Ma non basta. L’accelerazione nei controlli dei versamenti eseguiti, che già aveva lasciato di stucco contribuenti e consulenti, ha subito un ulteriore incremento.
Con riferimento alla LI.PE. del secondo trimestre 2017, il cui termine di trasmissione è scaduto il 16 settembre scorso, non solo sono già pervenute le lettere di compliance, ma addirittura, in questi giorni, sono in corso le notifiche degli avvisi bonari, a mezzo PEC.
Facendo due conti, l’IVA non pagata avente scadenza 21 agosto 2017 (posto che la scadenza del 20 agosto, prevista a seguito della sospensione estiva, cadeva di domenica), è già avviso bonario, e pertanto non più ravvedibile, a metà novembre.
87 giorni, per la precisione. In questo modo viene di fatto precluso l’accesso non solo al ravvedimento “ordinario”, ovvero quello che prevede la riduzione della sanzione ad 1/8 del minimo se la regolarizzazione avviene entro il termine di presentazione della Dichiarazione IVA (che corrisponde ad una sanzione del 3,75%) – per non voler nemmeno ricordare il ravvedimento “lungo”, che ormai è, di fatto, storia – ma viene meno anche la possibilità di ravvedimento “breve”, ovvero quello che consente, regolarizzando l’omissione entro 90 giorni, di versare una sanzione ridotta ad 1/9 del minimo (pari al 3,33%).
Il risultato di questo meccanismo è che l’azienda che non sia riuscita a far fronte al versamento dell’IVA del secondo trimestre, avrà ora 30 giorni (dalla notifica dell’avviso bonario) per ottemperare (e pagherà già il 10% di sanzione).

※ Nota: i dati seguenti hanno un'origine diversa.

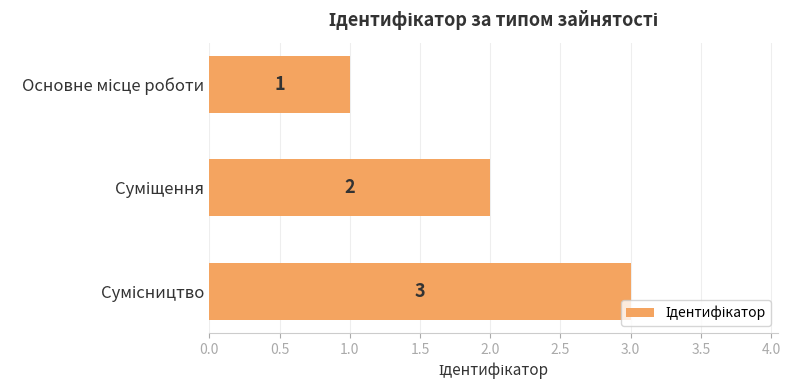

How many values are below 2?

1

E laddove non riuscisse nuovamente a far fronte, l’importo sarà iscritto a ruolo, con sanzioni 30% e 60 giorni per pagare. Insomma, non avendo contezza precisa dei tempi di iscrizione a ruolo, è credibile valutare che entro il 28 febbraio 2018 le somme del ruolo saranno in scadenza. Sei/sette mesi al massimo, quindi, e oltre tutto con maggiorazione di sanzione piena al 30%.

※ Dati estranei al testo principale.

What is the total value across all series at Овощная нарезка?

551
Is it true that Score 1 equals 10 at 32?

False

Un carico veramente pesante da sopportare, che porta a rimarcare come la LI.PE. si sia rivelata come uno strumento sicuramente incisivo, ma che violenta la normativa sul ravvedimento, rendendolo di fatto inapplicabile alla quasi totalità delle situazioni.
Quello che operativamente occorrerà fare sarà di mutare mentalità, ponendo l’IVA in cima alla lista delle “cose da pagare”, quando le condizioni oggettive dell’azienda non consentano di rispettare tutti i termini di legge, posto che immaginare di portare avanti l’esborso IVA sta diventando esageratamente oneroso. Opportuno anche cercare di sfruttare al massimo la possibilità, concessa dalla norma, di richiedere la rateazione dell’importo dell’avviso bonario, per poter avere almeno un minimo di respiro.
Il tutto, sperando che le promesse avanzate (da soggetti qualificati) di rimediare a questa evidente forzatura – rendendo nuovamente applicabile il ravvedimento operoso nei tempi consueti – non cadano nel nulla.